For more information on the fight against AMR in the EU:
http://ec.europa.eu/health/antimicrobial_resistance/policy/index_en.htm
http://ec.europa.eu/food/food/biosafety/antimicrobial_resistance/index_en.htm
(Source: DG Sanco Website)
When it comes to antibiotic-resistant superbugs I think it is fair to note that we are dealing with a case of collective willful blindness since a cure for many such infections has existed longer than antibiotics have been used. In the book ‘Beyond Bullsh*t: Straight-Talk at Work’ (available at Ottawa public libraries) author and professor of management at the University of California, Samuel A. Culbert, introduces the concept of mokita meaning “the truth everyone knows but no one speaks”. The mokita or paradox of the antibiotic-resistant superbug problem is that we have known how to treat some, perhaps even most, antibiotic-resistant superbug infections since before antibiotics have been used to treat bacterial infections. A recent BBC interview on phage therapy, as this medical treatment is known as, can be found at: http://www.bbc.co.uk/iplayer/episode/p015cdyn/Health_Check_Bacteriophages/ -. (For other videos in English, French and German google ‘phage therapy’ in video mode).
For Canadians it should be of interest that it was the French-Canadian microbiologist, Felix d’Herelle, working at the Pasteur Institute, in 1917 who coined the name bacteriophage and experimented with the possibility of phage therapy – he subsequently worked all over world, including Russia, Tbilisi, Georgia, where his efforts survive to this day in the form of a Phage Therapy Center (http://www.phagetherapycenter.com ) that treats patients from all over the world (For his work, d’Herelle was made a laureate of the Canadian Medical Hall of Fame – http://cdnmedhall.org/dr-f%C3%A9lix-d%E2%80%99h%C3%A9relle ). The Canadian film: Killer Cure: The Amazing Adventures of Bacteriophage and the book by Thomas Haeusler entitled, Viruses vs. Superbugs, a Solution to the Antibiotics Crisis? attest to d’Herelle’s work and both references are available at Ottawa libraries. Another video on phage therapy from Australia can be found at http://www.youtube.com/watch?v=JG6dnOligeM .
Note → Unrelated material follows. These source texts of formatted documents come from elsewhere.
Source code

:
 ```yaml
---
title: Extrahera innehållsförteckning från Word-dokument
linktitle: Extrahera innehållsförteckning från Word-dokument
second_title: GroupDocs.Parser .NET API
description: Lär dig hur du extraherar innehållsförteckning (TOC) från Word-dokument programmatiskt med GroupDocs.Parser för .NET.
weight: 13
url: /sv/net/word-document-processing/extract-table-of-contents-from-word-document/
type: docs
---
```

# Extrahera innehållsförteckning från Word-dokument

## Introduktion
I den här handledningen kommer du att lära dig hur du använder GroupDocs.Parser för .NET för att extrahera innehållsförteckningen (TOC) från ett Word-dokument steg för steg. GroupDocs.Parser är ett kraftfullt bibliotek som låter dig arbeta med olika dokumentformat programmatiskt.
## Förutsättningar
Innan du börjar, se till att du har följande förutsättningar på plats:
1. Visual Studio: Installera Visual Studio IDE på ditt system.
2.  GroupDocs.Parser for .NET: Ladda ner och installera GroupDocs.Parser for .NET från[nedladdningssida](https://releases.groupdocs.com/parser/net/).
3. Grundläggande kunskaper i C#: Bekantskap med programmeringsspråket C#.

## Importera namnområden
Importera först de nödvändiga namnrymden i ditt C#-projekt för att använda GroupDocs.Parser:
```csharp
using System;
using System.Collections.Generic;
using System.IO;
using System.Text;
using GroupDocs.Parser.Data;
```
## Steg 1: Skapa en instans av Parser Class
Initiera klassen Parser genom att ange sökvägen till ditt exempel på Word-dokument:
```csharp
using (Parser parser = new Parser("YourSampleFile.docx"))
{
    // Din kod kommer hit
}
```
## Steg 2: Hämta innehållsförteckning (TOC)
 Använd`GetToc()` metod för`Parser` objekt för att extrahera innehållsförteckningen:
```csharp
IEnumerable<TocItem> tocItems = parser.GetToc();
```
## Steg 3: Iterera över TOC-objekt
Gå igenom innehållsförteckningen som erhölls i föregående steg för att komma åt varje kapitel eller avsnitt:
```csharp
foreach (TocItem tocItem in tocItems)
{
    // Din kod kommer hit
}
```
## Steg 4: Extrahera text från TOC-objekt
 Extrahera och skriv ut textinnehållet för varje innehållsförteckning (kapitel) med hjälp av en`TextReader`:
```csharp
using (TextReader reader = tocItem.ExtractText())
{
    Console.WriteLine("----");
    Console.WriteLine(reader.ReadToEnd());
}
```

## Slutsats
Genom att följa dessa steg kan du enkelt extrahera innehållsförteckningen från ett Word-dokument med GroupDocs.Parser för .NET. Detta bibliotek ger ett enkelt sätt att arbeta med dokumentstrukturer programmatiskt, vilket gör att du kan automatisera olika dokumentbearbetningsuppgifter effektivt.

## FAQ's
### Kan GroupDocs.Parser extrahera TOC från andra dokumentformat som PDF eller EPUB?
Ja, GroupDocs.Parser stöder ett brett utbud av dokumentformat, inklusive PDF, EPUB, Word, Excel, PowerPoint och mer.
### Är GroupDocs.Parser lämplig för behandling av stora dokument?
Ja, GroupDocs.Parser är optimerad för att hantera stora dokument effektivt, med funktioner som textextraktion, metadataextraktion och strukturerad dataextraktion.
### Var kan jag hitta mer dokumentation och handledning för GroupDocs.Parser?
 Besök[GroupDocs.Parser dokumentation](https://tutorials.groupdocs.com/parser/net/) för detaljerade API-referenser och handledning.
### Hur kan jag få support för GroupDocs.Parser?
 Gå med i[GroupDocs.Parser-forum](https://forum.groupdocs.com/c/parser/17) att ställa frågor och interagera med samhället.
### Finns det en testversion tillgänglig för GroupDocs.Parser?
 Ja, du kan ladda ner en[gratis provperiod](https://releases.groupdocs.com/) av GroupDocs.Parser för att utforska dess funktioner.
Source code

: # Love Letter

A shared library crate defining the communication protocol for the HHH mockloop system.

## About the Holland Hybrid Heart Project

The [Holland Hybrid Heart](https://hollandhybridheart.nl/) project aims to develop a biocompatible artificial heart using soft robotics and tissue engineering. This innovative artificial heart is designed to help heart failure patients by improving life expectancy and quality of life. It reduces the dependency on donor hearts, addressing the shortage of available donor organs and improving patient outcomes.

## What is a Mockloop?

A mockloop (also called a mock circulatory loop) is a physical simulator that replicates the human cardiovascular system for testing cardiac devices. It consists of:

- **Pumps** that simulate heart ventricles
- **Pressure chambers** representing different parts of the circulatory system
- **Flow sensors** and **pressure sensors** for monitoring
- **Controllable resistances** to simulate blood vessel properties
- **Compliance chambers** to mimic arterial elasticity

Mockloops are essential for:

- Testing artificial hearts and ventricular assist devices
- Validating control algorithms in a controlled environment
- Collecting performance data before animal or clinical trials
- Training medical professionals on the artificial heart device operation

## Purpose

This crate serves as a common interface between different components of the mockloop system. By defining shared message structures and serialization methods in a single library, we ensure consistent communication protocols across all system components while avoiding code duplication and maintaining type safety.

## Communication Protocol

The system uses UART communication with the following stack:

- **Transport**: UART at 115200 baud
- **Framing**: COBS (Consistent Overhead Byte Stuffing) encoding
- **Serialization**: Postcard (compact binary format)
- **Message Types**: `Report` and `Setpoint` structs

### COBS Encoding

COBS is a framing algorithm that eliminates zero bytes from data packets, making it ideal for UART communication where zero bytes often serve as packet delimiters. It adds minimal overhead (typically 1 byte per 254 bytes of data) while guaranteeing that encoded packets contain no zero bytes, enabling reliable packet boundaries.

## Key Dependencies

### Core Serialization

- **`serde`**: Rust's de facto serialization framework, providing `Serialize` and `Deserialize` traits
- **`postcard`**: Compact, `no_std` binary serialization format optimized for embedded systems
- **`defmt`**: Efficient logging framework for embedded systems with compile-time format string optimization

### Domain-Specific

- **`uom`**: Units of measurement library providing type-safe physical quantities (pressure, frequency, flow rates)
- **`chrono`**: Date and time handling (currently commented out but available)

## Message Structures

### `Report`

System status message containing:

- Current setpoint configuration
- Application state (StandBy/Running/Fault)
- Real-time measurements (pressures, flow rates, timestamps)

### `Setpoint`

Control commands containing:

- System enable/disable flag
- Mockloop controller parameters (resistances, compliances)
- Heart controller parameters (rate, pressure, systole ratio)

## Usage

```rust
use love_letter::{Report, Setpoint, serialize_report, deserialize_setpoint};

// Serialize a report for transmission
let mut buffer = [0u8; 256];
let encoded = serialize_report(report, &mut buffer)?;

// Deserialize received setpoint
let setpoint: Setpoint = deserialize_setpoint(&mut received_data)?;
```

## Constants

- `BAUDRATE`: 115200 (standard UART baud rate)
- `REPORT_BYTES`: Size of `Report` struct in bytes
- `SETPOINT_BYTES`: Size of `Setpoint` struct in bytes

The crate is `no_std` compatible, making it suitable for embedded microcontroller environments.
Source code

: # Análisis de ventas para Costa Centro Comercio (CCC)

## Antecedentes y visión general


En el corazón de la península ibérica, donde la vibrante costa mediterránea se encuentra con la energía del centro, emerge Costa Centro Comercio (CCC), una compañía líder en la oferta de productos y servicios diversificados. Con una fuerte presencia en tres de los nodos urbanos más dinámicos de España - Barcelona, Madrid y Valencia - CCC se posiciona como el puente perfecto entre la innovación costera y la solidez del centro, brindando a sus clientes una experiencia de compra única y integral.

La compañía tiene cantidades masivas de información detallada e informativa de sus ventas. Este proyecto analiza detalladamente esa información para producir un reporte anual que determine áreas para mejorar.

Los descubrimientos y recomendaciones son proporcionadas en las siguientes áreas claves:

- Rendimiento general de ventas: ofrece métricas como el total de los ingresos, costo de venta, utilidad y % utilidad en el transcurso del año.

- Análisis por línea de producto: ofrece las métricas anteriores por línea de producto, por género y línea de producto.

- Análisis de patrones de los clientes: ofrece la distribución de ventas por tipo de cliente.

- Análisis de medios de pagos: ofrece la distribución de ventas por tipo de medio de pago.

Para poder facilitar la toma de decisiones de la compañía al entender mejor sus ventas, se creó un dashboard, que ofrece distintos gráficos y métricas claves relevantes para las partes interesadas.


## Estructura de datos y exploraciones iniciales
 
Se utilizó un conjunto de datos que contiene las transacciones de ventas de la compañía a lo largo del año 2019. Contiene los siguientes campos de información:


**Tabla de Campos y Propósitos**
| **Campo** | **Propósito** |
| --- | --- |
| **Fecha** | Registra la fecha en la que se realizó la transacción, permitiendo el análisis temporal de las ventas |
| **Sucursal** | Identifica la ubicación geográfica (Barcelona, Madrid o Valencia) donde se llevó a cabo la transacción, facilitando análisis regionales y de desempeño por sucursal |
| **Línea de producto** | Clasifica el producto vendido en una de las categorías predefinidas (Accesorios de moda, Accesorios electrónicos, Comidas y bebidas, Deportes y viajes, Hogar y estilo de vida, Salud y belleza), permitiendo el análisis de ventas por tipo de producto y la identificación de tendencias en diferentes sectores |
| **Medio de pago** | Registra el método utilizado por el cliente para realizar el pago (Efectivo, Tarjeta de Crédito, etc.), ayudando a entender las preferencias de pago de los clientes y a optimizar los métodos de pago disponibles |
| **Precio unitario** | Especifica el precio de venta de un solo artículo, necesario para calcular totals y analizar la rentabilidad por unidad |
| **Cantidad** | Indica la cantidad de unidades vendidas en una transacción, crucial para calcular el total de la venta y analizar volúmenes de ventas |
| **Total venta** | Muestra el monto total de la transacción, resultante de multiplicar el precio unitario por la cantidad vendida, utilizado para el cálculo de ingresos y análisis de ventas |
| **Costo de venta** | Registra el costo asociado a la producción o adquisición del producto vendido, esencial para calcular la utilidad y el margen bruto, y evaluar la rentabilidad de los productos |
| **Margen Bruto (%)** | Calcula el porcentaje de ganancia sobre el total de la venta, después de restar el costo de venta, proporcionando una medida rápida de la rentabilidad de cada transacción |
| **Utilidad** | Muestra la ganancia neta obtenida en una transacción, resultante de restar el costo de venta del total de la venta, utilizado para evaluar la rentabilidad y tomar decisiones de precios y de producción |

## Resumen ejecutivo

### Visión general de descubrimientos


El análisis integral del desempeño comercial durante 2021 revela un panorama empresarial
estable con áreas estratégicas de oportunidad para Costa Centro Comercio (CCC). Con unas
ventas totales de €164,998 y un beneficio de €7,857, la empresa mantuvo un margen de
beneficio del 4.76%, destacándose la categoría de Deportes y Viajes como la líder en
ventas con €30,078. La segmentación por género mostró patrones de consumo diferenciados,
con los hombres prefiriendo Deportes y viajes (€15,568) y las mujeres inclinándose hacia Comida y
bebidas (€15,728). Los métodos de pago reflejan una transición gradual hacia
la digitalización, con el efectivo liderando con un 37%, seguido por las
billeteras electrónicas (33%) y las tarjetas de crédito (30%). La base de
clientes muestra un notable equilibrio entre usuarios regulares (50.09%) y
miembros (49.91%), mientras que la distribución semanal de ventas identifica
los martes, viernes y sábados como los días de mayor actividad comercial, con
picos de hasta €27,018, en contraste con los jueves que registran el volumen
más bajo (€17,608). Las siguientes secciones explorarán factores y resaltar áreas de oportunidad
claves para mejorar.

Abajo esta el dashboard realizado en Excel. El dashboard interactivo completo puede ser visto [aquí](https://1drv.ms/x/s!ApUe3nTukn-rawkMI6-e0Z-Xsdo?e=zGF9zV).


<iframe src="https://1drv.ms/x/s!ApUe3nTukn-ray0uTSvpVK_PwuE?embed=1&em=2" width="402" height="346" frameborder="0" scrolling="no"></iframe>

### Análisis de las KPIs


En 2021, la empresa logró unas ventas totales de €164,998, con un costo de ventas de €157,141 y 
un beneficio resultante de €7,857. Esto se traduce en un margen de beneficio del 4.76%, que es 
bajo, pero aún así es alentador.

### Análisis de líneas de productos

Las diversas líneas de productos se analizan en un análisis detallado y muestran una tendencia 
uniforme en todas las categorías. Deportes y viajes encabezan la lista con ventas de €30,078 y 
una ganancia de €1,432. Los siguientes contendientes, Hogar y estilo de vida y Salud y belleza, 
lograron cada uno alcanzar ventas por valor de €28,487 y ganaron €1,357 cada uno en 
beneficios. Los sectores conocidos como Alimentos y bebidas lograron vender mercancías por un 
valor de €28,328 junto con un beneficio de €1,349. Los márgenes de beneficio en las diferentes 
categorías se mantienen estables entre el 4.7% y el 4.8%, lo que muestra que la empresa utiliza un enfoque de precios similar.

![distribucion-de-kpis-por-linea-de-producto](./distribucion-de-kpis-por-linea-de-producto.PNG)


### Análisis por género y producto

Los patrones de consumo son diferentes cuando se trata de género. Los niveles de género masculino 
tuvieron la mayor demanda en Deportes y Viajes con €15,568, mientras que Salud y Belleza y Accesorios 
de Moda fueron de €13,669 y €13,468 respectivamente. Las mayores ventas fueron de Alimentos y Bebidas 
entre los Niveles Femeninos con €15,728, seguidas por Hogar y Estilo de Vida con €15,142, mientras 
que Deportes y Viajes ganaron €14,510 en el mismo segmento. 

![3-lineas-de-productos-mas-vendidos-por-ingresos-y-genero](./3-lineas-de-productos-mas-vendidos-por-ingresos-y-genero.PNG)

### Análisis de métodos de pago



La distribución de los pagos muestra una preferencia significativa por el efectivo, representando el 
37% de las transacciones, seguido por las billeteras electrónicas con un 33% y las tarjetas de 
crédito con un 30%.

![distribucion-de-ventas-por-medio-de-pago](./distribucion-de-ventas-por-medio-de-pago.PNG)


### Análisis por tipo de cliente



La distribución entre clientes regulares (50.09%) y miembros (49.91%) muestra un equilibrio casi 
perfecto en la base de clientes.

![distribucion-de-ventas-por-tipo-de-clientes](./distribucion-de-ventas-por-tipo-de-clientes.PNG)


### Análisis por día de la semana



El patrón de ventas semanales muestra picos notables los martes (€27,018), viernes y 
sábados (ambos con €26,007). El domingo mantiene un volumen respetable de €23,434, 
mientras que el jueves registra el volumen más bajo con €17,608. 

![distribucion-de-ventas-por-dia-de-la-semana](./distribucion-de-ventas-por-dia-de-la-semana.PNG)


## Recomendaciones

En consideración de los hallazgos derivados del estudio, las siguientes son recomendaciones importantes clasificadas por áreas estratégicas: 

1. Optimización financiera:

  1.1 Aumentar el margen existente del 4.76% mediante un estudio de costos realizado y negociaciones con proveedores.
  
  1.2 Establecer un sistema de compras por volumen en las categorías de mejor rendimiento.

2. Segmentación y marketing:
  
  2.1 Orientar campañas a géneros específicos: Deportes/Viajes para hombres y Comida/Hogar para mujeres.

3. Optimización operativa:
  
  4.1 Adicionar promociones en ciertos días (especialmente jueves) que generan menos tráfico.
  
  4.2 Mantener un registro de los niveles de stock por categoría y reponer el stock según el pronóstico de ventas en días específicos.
The tragedy is that we are too venal to deploy these weapons of mass-destruction for bacteria in our efforts to win some battles in the fight with pathogenic bacteria even as many Canadian patients suffer and die of antibiotic-resistant infections. I recently read a suggestion that the superbug problem is threatening the practice of medicine as we know it and that it should be considered as a threat for human civilization similar to terrorism and global warming and I would therefore suggest that Canada should establish ‘The Superbug Victim Felix d’Herelle Memorial Center for Experimental Phage Therapy’ to provide phage therapy to patients when antibiotics fail or when patients are allergic to antibiotics. It seems to me that the old American Embassy Building would be an excellent place for such a center as members of parliament would be able to monitor the work, remembering that superbugs do not discriminate!